Floridians Look Down on U.S. Satellite Study of Reef
U.S. authorities said Friday they would use top-secret spy satellites to watch boat traffic on the fragile Florida Keys’ coral reef, a decision that outraged privacy-mad free spirits in the island chain.
Although officials said the satellite data would be used only to learn about human impact on the reef, feisty residents who have warred with the Feds on issues ranging from the booty of the Spanish Main to the collection of tropical fish complained they will be under the watchful eye of Big Brother.
“We’re talking 1984 here,” said local treasure hunter Pat Clyne, referring to the George Orwell novel.
Starting in June, the spy satellites will begin counting boat traffic at various points along the 110-mile archipelago, said scientist Chris Elvidge of the National Geophysical Data Center in Boulder, Colo.
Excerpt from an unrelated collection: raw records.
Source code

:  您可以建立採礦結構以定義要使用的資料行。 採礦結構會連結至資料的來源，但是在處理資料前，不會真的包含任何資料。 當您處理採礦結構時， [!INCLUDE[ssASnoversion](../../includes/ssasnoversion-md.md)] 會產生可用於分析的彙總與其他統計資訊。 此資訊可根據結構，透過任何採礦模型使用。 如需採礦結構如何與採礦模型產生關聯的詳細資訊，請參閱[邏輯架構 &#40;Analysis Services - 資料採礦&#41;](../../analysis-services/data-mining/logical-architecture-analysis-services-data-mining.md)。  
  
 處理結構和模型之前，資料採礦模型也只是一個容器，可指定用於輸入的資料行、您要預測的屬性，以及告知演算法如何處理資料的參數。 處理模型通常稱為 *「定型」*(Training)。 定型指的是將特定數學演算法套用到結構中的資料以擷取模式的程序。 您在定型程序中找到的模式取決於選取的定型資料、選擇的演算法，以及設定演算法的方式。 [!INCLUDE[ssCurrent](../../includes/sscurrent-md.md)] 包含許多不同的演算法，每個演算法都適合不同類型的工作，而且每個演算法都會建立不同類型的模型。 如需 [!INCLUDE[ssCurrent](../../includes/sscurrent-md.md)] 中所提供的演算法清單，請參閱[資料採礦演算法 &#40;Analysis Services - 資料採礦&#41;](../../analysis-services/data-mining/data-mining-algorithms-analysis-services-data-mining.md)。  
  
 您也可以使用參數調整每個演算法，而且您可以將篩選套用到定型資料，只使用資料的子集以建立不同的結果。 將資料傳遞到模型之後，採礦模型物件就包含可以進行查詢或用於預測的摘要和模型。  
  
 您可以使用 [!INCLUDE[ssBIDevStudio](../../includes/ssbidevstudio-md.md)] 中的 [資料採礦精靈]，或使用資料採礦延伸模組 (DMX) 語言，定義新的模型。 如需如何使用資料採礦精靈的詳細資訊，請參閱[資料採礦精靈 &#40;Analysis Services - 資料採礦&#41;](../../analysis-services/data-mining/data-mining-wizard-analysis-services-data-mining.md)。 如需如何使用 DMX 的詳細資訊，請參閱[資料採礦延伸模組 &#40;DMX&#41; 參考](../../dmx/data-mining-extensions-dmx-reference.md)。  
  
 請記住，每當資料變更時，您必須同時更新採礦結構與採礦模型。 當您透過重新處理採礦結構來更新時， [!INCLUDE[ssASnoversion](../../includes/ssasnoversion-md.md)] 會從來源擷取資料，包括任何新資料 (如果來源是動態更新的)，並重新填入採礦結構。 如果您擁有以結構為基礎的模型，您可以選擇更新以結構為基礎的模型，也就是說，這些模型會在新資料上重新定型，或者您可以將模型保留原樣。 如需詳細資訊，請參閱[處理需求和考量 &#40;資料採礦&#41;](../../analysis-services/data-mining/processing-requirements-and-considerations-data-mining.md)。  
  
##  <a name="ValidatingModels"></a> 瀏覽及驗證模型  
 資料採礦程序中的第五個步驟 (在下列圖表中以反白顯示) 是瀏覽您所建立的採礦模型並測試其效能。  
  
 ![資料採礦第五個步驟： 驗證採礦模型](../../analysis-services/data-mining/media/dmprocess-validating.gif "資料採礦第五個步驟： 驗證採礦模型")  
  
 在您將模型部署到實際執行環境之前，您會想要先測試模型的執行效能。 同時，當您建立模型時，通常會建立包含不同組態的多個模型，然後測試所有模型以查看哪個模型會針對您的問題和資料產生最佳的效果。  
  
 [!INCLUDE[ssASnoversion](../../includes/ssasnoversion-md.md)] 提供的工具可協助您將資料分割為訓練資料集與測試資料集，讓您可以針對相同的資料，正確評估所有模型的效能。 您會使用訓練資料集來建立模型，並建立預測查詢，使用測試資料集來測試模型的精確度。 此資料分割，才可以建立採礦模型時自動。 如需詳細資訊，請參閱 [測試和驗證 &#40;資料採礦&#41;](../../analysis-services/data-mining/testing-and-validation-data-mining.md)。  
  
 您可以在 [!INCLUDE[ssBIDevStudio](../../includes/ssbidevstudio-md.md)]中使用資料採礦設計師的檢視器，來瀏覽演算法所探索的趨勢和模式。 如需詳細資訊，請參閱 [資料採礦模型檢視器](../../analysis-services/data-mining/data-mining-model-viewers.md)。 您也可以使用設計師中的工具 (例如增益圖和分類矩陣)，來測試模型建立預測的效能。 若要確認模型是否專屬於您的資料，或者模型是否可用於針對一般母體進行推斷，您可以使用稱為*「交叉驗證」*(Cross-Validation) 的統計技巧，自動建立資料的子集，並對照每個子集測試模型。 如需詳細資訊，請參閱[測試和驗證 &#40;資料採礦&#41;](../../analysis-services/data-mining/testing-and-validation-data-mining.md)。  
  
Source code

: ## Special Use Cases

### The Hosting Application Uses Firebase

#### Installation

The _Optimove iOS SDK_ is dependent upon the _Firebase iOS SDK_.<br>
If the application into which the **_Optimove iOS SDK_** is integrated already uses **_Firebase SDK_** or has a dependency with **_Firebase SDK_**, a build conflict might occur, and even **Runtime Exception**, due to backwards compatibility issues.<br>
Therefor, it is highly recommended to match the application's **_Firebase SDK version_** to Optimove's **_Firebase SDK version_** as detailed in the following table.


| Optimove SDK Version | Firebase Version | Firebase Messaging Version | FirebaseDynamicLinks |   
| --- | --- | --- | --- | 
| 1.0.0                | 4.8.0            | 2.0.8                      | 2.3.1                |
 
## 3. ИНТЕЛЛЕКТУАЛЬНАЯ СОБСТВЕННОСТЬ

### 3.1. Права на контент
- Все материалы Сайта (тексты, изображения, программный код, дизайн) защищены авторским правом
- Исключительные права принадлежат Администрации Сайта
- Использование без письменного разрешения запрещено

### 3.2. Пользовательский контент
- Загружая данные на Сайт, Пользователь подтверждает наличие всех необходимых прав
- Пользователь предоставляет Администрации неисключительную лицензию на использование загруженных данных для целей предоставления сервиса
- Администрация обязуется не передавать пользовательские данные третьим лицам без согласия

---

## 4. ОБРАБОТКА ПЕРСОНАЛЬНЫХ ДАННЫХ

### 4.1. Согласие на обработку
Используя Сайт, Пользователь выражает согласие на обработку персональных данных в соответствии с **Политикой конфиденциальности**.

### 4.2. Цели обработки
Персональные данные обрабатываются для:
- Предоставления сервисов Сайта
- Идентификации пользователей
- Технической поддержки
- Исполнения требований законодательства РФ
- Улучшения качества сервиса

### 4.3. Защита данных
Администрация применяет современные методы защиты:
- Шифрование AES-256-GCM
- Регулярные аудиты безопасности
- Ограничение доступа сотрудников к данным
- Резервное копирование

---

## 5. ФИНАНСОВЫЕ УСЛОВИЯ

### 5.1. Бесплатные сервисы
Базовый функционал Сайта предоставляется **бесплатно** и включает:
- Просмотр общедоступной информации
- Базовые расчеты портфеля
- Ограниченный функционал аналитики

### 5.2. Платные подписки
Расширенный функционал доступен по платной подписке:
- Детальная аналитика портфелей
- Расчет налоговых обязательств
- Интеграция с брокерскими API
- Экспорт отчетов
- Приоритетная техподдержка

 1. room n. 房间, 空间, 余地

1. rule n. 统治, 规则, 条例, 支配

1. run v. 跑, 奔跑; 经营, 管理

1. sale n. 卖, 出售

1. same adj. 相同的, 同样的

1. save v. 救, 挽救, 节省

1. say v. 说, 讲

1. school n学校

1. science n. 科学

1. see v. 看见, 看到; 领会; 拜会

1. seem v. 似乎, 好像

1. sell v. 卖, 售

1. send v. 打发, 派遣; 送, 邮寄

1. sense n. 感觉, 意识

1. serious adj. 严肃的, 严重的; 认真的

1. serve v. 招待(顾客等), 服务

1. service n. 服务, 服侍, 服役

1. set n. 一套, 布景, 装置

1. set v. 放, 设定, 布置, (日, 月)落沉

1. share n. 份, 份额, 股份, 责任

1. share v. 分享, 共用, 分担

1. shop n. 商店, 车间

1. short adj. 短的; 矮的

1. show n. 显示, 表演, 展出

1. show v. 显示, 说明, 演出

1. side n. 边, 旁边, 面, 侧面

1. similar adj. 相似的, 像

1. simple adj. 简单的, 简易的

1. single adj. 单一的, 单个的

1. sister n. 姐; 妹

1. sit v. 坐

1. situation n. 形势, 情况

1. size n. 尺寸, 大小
The National Reconnaissance Office operates constellations of spy satellites to eavesdrop on foreign communications and photograph clandestine military sites.
Some of the satellites are believed to produce black and white photos so detailed that they can literally read the writing on the wall.
But Elvidge, who runs the lab where the satellite photos will be read, denied scientists were trying to invade anyone’s privacy.
He said the spacecraft will be restricted to gathering statistics on the size and numbers of boats at three sites.
“We’re not identifying the individuals who are associated with the boats. We’re not identifying the boats or recording how frequently the same boat comes to an area,” Elvidge said. “Data’s not being gathered for any law enforcement or regulatory linkage.”
Bob Leeworthy, chief economist for the U.S. National Ocean Service in Silver Spring, Md., said he would use the data to count boat traffic in three protected sites along the reef: Molasses Reef, Key Largo Dry Rocks and the Elbow.
Leeworthy said that during a 72-day monitoring period when the satellites are taking pictures, National Oceanic and Atmospheric Administration crews will ride boats to the sites to count people in the water and on boats.